Wanua.id – Dua akademisi dan ahli lingkungan hidup terkemuka, Bambang Hero Saharjo dan Basuki Wasis, menghadapi gugatan perdata dari PT Kalimantan Lestari Mandiri (KLM), perusahaan yang pernah dinyatakan bersalah dalam perkara kebakaran hutan tahun 2018. Gugatan ini menuai kecaman luas dan dianggap sebagai bentuk nyata Strategic Lawsuit Against Public Participation (SLAPP), yang bertujuan membungkam suara kritis dalam perjuangan lingkungan hidup.
Pada kasus tahun 2018, kesaksian ilmiah Bambang dan Basuki menjadi bagian penting dalam putusan pengadilan yang menghukum PT KLM membayar ganti rugi sekitar Rp 89 miliar, serta kewajiban pemulihan lingkungan senilai Rp 210 miliar akibat kebakaran 511 hektar lahan gambut.
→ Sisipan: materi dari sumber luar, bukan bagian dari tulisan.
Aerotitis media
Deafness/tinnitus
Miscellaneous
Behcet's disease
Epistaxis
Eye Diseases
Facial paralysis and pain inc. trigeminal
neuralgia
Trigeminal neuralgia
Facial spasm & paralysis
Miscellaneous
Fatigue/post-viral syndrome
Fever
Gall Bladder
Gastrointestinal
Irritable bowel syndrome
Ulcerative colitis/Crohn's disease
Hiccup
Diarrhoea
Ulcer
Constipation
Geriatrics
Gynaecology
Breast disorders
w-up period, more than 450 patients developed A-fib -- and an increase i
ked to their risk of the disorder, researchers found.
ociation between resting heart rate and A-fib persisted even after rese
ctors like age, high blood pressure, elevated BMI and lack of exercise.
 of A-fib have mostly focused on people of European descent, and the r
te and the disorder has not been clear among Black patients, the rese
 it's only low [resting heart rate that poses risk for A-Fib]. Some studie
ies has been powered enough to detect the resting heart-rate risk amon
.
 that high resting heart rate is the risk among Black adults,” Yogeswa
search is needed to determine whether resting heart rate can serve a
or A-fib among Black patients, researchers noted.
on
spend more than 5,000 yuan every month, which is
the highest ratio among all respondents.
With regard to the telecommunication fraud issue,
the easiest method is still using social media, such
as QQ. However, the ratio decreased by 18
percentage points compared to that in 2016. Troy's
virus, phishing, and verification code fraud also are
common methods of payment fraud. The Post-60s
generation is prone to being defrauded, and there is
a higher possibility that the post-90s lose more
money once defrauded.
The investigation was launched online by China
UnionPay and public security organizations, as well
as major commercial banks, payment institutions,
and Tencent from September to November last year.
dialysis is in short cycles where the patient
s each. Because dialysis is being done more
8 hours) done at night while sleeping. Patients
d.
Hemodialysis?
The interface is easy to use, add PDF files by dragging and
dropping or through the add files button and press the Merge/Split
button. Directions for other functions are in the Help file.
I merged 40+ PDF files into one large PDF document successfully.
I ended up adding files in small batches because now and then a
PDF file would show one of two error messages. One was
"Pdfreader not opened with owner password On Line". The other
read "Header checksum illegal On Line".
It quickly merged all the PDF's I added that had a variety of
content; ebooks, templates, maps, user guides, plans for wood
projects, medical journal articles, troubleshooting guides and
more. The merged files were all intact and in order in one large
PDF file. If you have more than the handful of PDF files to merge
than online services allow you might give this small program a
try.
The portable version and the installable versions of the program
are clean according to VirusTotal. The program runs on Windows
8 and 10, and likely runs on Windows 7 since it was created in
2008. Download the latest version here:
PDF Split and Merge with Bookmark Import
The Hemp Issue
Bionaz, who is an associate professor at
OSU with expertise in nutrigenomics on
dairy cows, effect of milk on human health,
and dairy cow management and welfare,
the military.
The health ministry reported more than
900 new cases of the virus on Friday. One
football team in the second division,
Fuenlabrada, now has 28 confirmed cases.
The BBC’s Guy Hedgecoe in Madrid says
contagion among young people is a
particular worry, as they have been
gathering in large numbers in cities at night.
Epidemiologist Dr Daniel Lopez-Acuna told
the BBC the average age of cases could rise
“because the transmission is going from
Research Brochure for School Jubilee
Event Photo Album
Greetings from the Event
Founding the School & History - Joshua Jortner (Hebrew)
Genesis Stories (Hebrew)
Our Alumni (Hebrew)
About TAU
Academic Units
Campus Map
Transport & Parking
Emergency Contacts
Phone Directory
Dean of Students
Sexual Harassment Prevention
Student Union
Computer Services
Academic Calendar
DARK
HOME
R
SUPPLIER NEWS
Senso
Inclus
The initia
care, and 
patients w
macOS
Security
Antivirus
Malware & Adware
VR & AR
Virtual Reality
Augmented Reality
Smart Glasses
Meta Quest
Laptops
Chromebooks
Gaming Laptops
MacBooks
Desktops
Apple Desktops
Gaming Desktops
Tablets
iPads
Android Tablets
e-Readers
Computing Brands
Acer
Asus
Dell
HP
Kini, kesaksian mereka justru dijadikan dasar gugatan. Peneliti dari Indonesian Center for Environmental Law (ICEL), Marsya M. Handayani, menyebut langkah hukum ini sebagai serangan terhadap Pasal 66 Undang-Undang Perlindungan dan Pengelolaan Lingkungan Hidup (UU PPLH) yang secara eksplisit melindungi warga negara yang memperjuangkan hak atas lingkungan hidup yang baik dan sehat.
“Gugatan terhadap Bambang Hero Saharjo dan Basuki Wasis adalah serangan langsung terhadap Pasal 66 UU PPLH, menunjukkan betapa rentannya para pejuang lingkungan hidup,” ujar Marsya dalam keterangan persnya.
Pasal tersebut menegaskan bahwa siapa pun yang memperjuangkan hak atas lingkungan hidup yang baik dan sehat tidak dapat digugat secara perdata maupun dituntut secara pidana. Hal ini juga dikuatkan dalam Pasal 48 ayat (3) huruf c PERMA No. 1/2023, yang menjelaskan bahwa penyampaian keterangan di persidangan adalah bentuk sah dari perjuangan hak atas lingkungan hidup.
Gugatan PT KLM dinilai sebagai bentuk SLAPP—gugatan strategis yang tidak bertujuan memenangkan perkara secara hukum, tetapi untuk mengintimidasi dan melemahkan individu atau kelompok yang bersuara untuk kepentingan publik.
Menurut Juru Kampanye Greenpeace Indonesia, Sekar Banjaran Aji, tindakan hukum ini bukan hanya keliru secara etis dan hukum, tetapi juga merusak mandat ilmiah seorang ahli.
“Tugas ahli adalah memberikan keterangan berdasarkan keahlian. Itu amanat hukum. Hakim tidak terikat pada keterangan ahli, jadi menggugat ahli karena keterangannya adalah tindakan menyesatkan dan harus ditolak,” tegas Sekar.
SLAPP dan upaya untuk melindungi dari praktik semacam ini telah dikenal luas di dunia internasional melalui kebijakan Anti-SLAPP. Di Indonesia, semangat perlindungan serupa sudah termuat dalam UU PPLH, tetapi penerapannya kini kembali diuji.